He adds, “Most investors in Southeast Asia’s retail space still lack the risk appetite and the depth of understanding when it comes to technology investments. Many investors still seek the security of investments into traditional asset classes such as property. Nevertheless, this is changing with the emergence of large tech companies such as Grab and Tokopedia drawing international attention.”

Tan believes that as investor awareness and education grows, eventually, the regional investor base will seek to gain exposure to high-growth and disruptive startups, with the presence of platforms like a startup exchange facilitating an increase in IPOs and other exit events.

What about an early listing on bourses like the Australian Securities Exchange (ASX) or growth boards like the Mothers board of the Tokyo Stock Exchange (TSE) and the Catalist secondary board of the Singapore Exchange (SGX)?

“Pursuing an early listing as opposed to leading a venture round is certainly an option that can bring benefits to startups such as increased access to capital, exposure to retail investors, and building the company’s profile in the market.

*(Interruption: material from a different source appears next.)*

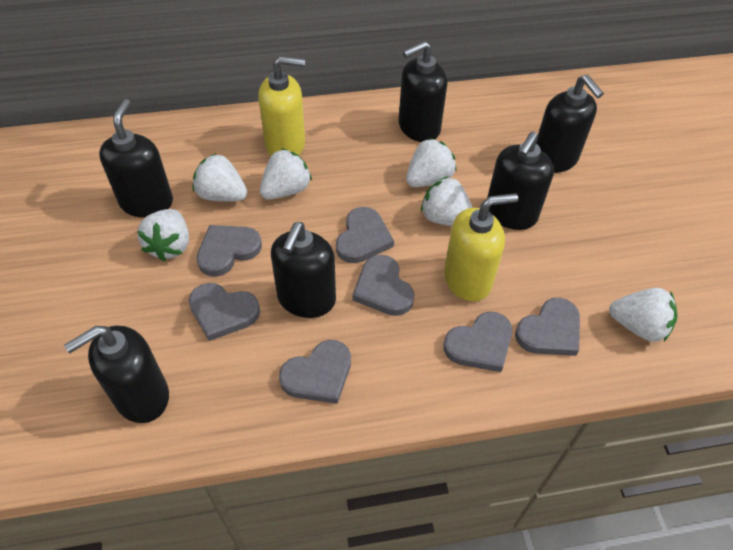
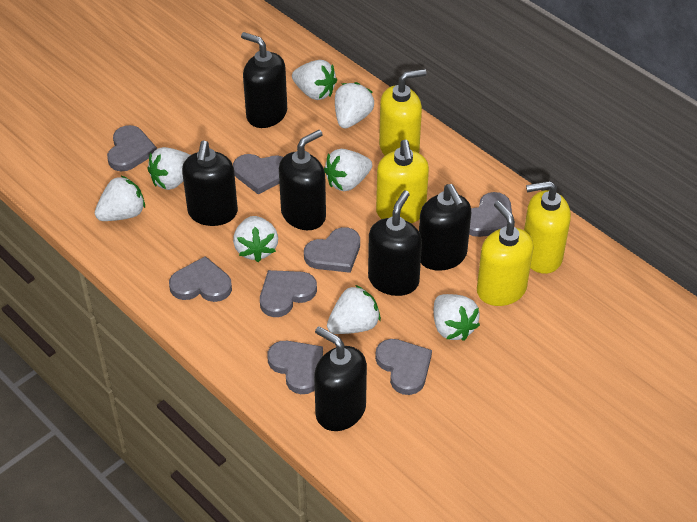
grey heart: 7 -> 8
white strawberry: 6 -> 8
yellow soap dispenser: 2 -> 4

At the same time, startups will face greater scrutiny, as well as compliance and reporting requirements in order to be accountable to investors,” Tan said.

“There is also a big risk of failed IPOs, given the limited number of players investing in these exchanges and the novelty of technology IPOs. Hopefully, with time and education, these exchanges will build a track record and become attractive avenues for technology startups looking to get listed in this region,” he added.